• **Your objective**
Copy exactly the lines of the records below, and only those lines, beginning with the line that contains "Contact: Dr. Ashish Gohil" and ending with the line that contains "koste van vogels, natuur en landschap, maar".

_ _ _ _ _

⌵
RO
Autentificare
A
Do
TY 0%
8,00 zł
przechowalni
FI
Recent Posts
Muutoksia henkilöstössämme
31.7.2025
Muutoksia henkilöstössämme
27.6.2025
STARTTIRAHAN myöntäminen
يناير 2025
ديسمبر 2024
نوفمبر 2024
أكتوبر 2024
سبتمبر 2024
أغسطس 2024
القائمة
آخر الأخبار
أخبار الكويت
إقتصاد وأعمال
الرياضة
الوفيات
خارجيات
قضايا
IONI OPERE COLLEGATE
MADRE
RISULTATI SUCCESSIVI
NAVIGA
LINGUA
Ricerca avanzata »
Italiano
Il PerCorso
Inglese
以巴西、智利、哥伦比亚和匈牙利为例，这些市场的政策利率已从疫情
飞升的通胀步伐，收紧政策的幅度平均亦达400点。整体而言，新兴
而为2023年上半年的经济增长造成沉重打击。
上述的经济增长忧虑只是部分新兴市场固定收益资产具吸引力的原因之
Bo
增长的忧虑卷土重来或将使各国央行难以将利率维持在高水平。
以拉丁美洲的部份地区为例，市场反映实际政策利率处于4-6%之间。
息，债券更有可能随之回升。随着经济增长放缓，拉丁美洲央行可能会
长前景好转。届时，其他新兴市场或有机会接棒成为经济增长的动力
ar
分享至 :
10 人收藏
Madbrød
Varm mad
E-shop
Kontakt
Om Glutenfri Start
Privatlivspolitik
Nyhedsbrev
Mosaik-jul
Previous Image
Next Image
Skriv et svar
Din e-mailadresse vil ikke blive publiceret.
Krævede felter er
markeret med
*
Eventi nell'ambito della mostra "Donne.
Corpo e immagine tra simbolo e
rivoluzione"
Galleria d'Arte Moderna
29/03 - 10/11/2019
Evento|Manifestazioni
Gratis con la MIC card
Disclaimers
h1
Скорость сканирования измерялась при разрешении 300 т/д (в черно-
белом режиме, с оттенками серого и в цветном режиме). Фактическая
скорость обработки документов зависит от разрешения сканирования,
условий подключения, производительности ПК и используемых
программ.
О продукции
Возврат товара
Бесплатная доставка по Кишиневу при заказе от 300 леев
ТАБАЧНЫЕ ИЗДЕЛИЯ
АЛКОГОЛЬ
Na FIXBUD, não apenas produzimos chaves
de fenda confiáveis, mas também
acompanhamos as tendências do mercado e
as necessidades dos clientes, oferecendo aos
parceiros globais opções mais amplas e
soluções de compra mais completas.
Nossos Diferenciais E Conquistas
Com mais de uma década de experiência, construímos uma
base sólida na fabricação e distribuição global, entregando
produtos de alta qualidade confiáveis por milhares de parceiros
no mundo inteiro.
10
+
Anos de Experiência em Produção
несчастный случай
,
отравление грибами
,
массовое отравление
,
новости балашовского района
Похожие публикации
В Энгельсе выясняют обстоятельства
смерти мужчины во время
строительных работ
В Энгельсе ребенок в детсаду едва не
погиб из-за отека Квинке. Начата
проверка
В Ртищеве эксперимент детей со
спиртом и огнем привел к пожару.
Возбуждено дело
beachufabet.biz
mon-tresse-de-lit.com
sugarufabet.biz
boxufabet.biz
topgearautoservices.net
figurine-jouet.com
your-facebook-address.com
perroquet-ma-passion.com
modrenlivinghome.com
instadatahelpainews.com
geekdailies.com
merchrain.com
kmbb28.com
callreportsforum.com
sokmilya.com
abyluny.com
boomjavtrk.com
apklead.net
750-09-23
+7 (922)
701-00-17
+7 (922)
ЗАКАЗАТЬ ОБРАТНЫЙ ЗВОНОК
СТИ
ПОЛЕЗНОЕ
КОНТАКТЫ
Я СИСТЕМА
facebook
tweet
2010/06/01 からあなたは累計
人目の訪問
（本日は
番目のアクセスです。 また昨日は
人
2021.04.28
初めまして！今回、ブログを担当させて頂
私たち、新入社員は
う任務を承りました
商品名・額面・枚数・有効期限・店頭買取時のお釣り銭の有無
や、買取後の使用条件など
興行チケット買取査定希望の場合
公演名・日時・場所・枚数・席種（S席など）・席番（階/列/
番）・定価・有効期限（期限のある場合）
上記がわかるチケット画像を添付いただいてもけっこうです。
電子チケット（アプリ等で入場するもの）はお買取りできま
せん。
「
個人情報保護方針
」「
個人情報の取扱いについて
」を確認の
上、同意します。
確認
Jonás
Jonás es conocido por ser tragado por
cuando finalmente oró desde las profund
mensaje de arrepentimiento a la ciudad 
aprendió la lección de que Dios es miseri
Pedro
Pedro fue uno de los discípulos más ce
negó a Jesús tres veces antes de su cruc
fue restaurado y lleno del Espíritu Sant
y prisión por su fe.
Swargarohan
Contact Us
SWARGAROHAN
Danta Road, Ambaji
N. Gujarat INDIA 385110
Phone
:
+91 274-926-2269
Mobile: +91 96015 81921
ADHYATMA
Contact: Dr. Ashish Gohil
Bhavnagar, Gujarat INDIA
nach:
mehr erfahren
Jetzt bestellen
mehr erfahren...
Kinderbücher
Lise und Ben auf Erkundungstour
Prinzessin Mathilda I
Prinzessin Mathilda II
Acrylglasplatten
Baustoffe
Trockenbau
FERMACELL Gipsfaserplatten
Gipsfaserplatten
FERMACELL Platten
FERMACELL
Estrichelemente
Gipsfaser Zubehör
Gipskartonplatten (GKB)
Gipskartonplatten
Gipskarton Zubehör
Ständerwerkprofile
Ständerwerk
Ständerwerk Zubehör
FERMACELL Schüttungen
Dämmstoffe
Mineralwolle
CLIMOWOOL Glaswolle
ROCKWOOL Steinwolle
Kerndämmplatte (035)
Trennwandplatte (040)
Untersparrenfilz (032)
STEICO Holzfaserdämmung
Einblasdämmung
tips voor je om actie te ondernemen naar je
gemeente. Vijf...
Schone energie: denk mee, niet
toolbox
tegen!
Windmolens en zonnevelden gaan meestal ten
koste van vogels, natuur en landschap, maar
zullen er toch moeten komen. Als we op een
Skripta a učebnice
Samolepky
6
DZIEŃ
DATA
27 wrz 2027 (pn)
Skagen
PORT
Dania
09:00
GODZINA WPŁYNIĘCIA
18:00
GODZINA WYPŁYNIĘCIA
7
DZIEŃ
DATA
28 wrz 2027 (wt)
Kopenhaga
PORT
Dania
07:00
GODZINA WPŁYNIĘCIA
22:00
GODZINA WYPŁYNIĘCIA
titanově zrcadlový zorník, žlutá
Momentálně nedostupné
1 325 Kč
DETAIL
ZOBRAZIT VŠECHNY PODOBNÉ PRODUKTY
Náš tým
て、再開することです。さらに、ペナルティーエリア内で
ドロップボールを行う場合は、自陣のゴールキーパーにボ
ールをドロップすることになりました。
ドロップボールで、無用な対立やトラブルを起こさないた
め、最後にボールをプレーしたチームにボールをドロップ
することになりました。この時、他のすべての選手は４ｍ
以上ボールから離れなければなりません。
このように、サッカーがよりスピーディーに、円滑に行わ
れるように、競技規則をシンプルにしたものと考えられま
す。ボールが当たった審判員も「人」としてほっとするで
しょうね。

_ _ _ _ _

• **Answer below**
Contact: Dr. Ashish Gohil
Bhavnagar, Gujarat INDIA
nach:
mehr erfahren
Jetzt bestellen
mehr erfahren...
Kinderbücher
Lise und Ben auf Erkundungstour
Prinzessin Mathilda I
Prinzessin Mathilda II
Acrylglasplatten
Baustoffe
Trockenbau
FERMACELL Gipsfaserplatten
Gipsfaserplatten
FERMACELL Platten
FERMACELL
Estrichelemente
Gipsfaser Zubehör
Gipskartonplatten (GKB)
Gipskartonplatten
Gipskarton Zubehör
Ständerwerkprofile
Ständerwerk
Ständerwerk Zubehör
FERMACELL Schüttungen
Dämmstoffe
Mineralwolle
CLIMOWOOL Glaswolle
ROCKWOOL Steinwolle
Kerndämmplatte (035)
Trennwandplatte (040)
Untersparrenfilz (032)
STEICO Holzfaserdämmung
Einblasdämmung
tips voor je om actie te ondernemen naar je
gemeente. Vijf...
Schone energie: denk mee, niet
toolbox
tegen!
Windmolens en zonnevelden gaan meestal ten
koste van vogels, natuur en landschap, maar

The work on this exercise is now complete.